Data supplied
┌────────

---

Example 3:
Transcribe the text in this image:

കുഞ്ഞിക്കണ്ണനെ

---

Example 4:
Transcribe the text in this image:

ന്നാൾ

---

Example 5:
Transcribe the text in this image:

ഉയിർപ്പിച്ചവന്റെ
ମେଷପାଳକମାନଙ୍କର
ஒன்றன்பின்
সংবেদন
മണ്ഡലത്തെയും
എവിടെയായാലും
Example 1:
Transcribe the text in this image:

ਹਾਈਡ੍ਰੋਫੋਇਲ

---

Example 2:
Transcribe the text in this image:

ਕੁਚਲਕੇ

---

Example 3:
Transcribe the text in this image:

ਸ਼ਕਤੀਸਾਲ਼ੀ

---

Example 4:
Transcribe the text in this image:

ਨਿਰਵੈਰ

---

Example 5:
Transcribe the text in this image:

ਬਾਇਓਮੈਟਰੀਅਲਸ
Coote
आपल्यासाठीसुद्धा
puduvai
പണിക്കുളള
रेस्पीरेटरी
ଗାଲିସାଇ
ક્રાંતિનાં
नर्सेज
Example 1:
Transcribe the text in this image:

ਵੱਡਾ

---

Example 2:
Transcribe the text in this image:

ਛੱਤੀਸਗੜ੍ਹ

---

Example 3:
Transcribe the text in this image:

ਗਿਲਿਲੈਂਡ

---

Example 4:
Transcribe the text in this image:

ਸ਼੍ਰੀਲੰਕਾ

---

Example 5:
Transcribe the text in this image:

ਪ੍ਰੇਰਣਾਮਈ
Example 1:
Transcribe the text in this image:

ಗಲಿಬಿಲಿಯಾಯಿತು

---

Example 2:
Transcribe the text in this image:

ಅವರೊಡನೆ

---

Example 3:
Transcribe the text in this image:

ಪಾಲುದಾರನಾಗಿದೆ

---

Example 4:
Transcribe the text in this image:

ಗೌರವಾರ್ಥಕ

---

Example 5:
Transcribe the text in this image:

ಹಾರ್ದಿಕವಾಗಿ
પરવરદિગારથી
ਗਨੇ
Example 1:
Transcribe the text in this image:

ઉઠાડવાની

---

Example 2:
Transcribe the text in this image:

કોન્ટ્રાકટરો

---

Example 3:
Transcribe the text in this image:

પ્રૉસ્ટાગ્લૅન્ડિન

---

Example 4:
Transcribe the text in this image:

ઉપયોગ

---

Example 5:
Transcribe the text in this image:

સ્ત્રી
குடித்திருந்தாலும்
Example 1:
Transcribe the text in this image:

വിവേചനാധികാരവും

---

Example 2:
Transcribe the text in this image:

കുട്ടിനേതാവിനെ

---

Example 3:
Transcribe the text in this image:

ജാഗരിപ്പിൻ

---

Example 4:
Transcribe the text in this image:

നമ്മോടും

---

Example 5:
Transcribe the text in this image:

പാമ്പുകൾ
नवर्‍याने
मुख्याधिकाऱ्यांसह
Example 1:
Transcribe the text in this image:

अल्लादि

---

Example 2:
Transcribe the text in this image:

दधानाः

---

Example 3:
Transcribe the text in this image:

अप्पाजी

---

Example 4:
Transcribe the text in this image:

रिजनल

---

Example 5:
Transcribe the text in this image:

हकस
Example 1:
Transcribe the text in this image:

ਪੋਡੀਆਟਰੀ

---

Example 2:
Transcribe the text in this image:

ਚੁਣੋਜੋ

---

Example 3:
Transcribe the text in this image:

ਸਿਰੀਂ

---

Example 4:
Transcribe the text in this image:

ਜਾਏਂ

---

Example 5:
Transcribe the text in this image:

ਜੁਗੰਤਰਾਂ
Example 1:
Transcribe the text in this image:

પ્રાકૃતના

└────────

Task statement
List as numbered lines the part of the entries that opens with their first line and closes with the line containing "ਹਾਈਡ੍ਰੋਫੋਇਲ". Leave out blank lines.

Problem solution
1. ---
2. Example 3:
3. Transcribe the text in this image:
4. കുഞ്ഞിക്കണ്ണനെ
5. ---
6. Example 4:
7. Transcribe the text in this image:
8. ന്നാൾ
9. ---
10. Example 5:
11. Transcribe the text in this image:
12. ഉയിർപ്പിച്ചവന്റെ
13. ମେଷପାଳକମାନଙ୍କର
14. ஒன்றன்பின்
15. সংবেদন
16. മണ്ഡലത്തെയും
17. എവിടെയായാലും
18. Example 1:
19. Transcribe the text in this image:
20. ਹਾਈਡ੍ਰੋਫੋਇਲ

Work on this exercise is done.